Extracted data Block Start

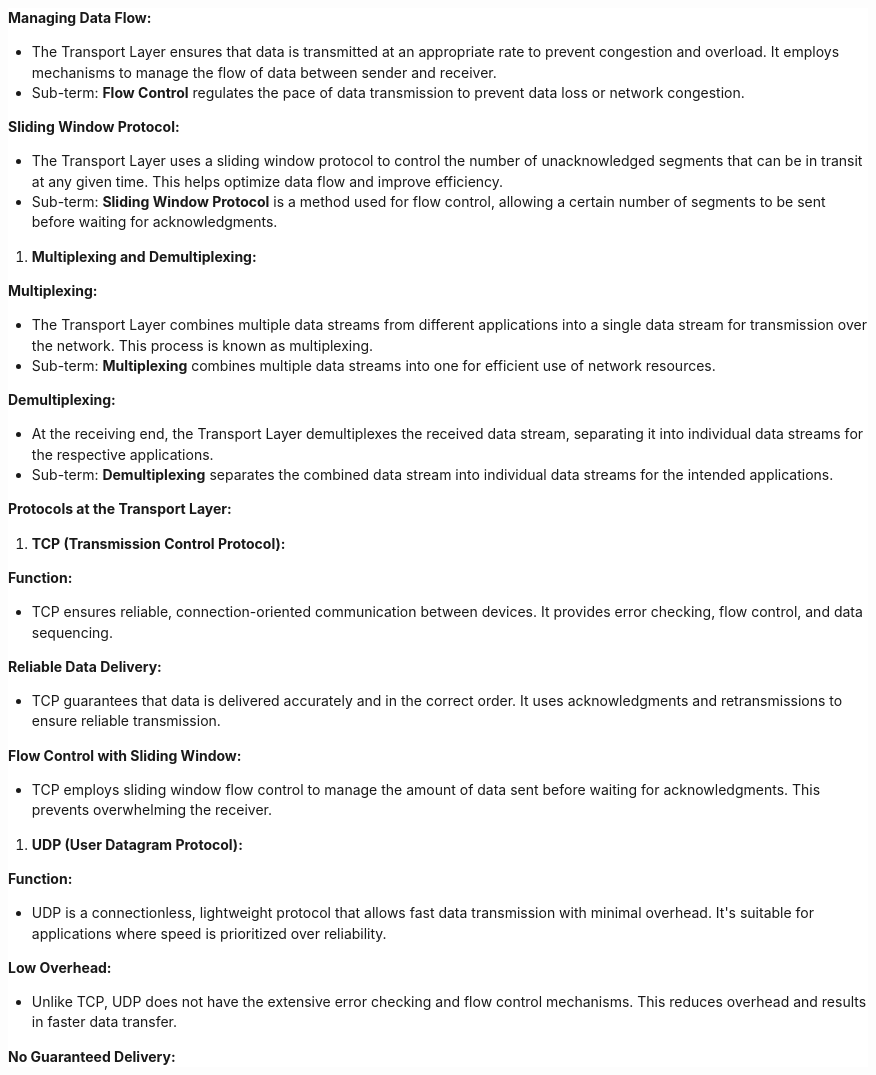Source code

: **Managing Data Flow:**

- The Transport Layer ensures that data is transmitted at an appropriate rate to prevent congestion and overload. It employs mechanisms to manage the flow of data between sender and receiver.
- Sub-term: **Flow Control** regulates the pace of data transmission to prevent data loss or network congestion.

**Sliding Window Protocol:**

- The Transport Layer uses a sliding window protocol to control the number of unacknowledged segments that can be in transit at any given time. This helps optimize data flow and improve efficiency.
- Sub-term: **Sliding Window Protocol** is a method used for flow control, allowing a certain number of segments to be sent before waiting for acknowledgments.
1. **Multiplexing and Demultiplexing:**

**Multiplexing:**

- The Transport Layer combines multiple data streams from different applications into a single data stream for transmission over the network. This process is known as multiplexing.
- Sub-term: **Multiplexing** combines multiple data streams into one for efficient use of network resources.

**Demultiplexing:**

- At the receiving end, the Transport Layer demultiplexes the received data stream, separating it into individual data streams for the respective applications.
- Sub-term: **Demultiplexing** separates the combined data stream into individual data streams for the intended applications.

**Protocols at the Transport Layer:**

1. **TCP (Transmission Control Protocol):**

**Function:**

- TCP ensures reliable, connection-oriented communication between devices. It provides error checking, flow control, and data sequencing.

**Reliable Data Delivery:**

- TCP guarantees that data is delivered accurately and in the correct order. It uses acknowledgments and retransmissions to ensure reliable transmission.

**Flow Control with Sliding Window:**

- TCP employs sliding window flow control to manage the amount of data sent before waiting for acknowledgments. This prevents overwhelming the receiver.
1. **UDP (User Datagram Protocol):**

**Function:**

- UDP is a connectionless, lightweight protocol that allows fast data transmission with minimal overhead. It's suitable for applications where speed is prioritized over reliability.

**Low Overhead:**

- Unlike TCP, UDP does not have the extensive error checking and flow control mechanisms. This reduces overhead and results in faster data transfer.

**No Guaranteed Delivery:**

Extracted data Block End

• _Exercise details_
How many lines of the listing include the string "This"? Respond with the number only.

• _Exercise response_
4